> **Task goal**
Go through the material underneath and show every line where the string "read" occurs.

> **Excerpted data**
BEGIN

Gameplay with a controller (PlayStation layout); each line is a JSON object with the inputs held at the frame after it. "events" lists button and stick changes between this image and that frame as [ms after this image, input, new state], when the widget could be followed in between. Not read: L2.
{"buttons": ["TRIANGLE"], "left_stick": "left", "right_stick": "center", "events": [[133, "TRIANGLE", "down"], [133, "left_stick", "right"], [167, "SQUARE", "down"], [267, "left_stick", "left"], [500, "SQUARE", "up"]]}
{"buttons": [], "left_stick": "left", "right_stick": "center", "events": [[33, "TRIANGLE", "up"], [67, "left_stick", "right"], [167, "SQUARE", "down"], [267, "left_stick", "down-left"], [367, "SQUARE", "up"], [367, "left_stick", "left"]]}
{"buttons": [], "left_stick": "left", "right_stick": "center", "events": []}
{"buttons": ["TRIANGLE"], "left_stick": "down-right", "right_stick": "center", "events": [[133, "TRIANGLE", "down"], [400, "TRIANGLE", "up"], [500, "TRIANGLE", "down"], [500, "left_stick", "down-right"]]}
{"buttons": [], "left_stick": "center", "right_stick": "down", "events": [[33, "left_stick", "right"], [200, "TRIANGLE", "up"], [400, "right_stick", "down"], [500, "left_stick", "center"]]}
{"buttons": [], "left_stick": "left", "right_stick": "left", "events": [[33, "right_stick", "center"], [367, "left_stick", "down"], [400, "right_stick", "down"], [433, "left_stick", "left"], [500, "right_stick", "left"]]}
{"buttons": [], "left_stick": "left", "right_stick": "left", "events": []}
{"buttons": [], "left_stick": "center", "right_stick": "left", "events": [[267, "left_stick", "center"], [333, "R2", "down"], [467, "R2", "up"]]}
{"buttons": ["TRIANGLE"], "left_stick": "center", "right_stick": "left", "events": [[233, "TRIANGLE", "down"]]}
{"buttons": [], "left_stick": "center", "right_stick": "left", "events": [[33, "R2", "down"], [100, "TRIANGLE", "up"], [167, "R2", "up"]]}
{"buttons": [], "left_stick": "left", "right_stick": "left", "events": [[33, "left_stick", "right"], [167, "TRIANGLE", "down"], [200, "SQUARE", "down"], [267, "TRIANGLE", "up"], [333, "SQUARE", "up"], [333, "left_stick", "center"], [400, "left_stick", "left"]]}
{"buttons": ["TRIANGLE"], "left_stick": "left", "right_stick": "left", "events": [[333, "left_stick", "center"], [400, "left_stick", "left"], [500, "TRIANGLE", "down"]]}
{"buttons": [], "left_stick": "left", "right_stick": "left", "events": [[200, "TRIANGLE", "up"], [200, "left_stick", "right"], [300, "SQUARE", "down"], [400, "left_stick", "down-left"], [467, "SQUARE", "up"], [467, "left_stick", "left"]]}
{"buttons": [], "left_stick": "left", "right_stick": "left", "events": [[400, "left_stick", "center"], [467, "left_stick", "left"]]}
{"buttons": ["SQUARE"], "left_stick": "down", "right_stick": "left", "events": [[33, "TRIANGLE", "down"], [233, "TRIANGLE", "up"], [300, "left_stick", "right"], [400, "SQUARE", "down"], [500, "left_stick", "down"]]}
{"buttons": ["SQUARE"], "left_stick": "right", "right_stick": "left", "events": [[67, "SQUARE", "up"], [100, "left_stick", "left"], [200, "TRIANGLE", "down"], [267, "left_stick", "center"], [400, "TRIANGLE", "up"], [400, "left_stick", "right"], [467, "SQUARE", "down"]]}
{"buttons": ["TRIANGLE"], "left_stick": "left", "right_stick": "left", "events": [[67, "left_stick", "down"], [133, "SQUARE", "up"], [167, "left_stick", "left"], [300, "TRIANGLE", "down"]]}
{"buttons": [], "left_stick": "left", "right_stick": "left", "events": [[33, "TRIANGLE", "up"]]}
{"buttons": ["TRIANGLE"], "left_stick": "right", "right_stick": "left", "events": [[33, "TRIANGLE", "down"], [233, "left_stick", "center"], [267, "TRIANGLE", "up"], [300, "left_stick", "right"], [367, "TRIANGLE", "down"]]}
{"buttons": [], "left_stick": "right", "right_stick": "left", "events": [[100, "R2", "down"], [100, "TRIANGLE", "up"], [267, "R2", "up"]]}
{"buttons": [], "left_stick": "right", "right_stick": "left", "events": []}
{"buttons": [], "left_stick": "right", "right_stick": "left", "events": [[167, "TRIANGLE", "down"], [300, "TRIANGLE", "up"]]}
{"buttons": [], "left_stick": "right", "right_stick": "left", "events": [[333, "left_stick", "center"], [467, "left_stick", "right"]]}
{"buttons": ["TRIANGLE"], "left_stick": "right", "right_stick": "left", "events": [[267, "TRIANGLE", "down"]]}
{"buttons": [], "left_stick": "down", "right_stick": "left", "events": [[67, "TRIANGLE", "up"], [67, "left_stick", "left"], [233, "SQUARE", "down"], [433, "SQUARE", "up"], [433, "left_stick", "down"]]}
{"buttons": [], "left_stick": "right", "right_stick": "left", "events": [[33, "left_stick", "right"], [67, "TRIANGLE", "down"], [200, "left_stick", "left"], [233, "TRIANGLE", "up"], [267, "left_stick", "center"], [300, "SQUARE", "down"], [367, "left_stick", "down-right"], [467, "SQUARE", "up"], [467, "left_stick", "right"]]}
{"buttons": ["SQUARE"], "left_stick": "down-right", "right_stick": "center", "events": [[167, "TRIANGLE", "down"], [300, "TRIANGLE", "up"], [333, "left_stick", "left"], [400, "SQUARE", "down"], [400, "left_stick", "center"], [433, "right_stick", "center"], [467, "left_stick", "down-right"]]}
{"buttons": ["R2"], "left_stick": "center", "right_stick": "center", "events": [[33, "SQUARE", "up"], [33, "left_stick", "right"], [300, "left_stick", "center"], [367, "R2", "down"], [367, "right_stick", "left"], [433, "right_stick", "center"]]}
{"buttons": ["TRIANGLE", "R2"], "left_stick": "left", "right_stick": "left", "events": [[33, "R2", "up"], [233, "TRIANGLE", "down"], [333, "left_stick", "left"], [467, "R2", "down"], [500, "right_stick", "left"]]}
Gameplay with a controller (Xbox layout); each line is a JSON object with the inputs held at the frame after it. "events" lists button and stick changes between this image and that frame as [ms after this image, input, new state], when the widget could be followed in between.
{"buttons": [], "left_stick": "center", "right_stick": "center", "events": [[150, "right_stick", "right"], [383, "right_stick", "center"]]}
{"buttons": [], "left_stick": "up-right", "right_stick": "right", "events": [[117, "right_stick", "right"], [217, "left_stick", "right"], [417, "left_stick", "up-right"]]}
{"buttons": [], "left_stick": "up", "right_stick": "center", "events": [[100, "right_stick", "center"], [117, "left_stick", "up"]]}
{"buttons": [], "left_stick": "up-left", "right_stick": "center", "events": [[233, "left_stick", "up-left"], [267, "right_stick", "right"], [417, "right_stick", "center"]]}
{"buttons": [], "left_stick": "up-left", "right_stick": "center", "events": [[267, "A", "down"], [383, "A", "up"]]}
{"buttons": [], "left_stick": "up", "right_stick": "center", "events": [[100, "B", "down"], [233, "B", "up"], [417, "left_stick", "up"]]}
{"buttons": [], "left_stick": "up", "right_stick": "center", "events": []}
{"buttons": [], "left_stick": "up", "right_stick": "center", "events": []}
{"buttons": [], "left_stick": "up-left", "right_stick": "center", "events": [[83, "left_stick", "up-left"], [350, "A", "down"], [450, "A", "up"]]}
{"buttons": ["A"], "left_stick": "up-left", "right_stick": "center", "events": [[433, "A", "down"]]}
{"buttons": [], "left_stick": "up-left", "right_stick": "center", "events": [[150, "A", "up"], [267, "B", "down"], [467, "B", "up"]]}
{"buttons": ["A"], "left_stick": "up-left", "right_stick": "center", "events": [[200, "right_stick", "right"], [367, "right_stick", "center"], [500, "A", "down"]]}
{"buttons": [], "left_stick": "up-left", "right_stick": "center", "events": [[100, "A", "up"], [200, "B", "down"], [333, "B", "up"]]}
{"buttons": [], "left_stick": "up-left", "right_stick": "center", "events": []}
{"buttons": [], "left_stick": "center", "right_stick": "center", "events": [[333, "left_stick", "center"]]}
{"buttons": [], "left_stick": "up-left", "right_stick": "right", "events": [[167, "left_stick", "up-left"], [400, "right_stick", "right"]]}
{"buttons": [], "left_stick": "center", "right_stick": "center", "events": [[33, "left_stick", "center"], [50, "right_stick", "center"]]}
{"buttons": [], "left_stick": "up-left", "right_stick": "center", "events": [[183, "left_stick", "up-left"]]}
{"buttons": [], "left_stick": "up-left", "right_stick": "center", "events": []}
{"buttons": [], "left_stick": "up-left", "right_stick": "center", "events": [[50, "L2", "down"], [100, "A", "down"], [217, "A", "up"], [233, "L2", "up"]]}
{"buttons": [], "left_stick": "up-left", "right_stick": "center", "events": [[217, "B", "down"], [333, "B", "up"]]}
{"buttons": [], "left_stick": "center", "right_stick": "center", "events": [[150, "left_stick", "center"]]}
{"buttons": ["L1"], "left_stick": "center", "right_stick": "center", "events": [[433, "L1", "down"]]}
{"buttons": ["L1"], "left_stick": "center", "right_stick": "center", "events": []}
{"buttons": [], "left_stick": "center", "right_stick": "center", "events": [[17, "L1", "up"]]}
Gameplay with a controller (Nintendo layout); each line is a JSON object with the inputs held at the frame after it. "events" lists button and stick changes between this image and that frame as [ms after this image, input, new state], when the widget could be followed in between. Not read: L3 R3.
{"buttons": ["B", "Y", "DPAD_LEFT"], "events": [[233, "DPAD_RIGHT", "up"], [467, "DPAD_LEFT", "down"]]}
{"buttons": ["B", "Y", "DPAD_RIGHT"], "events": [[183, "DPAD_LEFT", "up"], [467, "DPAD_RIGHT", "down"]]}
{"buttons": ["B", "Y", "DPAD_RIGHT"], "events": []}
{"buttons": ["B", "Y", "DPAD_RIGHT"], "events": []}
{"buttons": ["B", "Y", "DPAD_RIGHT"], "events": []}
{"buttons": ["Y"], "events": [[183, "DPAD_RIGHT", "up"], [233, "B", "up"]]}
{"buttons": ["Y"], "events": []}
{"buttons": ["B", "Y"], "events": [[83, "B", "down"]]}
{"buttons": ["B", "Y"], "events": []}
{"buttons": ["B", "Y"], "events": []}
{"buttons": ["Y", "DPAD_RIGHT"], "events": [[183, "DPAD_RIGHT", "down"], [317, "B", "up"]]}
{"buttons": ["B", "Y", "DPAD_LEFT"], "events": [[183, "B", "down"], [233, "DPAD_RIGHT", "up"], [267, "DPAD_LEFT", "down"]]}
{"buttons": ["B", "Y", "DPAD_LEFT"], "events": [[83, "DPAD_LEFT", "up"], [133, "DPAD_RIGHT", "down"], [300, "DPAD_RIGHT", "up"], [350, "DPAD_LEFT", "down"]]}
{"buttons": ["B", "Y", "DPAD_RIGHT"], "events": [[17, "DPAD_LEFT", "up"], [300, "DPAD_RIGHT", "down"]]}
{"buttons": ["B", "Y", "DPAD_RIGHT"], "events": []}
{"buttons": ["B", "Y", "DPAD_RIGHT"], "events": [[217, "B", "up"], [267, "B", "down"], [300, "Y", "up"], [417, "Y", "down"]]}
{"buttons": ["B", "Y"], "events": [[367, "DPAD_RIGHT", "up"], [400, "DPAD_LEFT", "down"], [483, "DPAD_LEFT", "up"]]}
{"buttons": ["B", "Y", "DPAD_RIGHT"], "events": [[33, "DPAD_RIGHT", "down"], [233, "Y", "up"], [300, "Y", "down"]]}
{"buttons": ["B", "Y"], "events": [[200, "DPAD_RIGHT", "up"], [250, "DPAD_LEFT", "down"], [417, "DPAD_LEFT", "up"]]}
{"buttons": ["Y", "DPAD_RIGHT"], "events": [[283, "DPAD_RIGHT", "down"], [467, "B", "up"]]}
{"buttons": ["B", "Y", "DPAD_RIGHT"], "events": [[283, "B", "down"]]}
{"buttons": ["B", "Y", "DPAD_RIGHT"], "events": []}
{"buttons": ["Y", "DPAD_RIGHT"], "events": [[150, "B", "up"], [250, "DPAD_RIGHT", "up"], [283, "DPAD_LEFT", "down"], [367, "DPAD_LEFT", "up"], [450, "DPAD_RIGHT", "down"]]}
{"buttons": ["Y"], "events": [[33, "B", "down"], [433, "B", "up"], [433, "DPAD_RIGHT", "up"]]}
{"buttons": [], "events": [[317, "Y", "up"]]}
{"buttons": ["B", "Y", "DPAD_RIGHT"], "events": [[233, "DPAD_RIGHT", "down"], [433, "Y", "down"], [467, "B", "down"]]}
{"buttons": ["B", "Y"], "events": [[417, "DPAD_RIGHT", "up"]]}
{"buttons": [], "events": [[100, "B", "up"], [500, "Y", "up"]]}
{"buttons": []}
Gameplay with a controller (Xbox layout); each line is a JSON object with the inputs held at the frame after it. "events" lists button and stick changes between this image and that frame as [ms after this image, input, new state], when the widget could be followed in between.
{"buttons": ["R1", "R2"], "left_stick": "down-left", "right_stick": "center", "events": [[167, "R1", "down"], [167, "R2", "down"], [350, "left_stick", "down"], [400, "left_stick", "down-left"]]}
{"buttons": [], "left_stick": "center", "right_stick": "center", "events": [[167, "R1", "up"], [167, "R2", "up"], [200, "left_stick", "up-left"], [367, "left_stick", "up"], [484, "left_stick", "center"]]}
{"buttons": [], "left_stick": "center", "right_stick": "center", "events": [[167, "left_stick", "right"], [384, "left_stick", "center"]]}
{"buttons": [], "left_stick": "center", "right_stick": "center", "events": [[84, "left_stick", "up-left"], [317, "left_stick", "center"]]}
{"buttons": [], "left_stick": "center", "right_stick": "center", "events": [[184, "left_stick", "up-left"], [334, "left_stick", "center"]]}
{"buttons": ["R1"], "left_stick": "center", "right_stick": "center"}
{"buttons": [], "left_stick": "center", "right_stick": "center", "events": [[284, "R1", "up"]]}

END

> **Exercise solution**
Gameplay with a controller (PlayStation layout); each line is a JSON object with the inputs held at the frame after it. "events" lists button and stick changes between this image and that frame as [ms after this image, input, new state], when the widget could be followed in between. Not read: L2.
Gameplay with a controller (Nintendo layout); each line is a JSON object with the inputs held at the frame after it. "events" lists button and stick changes between this image and that frame as [ms after this image, input, new state], when the widget could be followed in between. Not read: L3 R3.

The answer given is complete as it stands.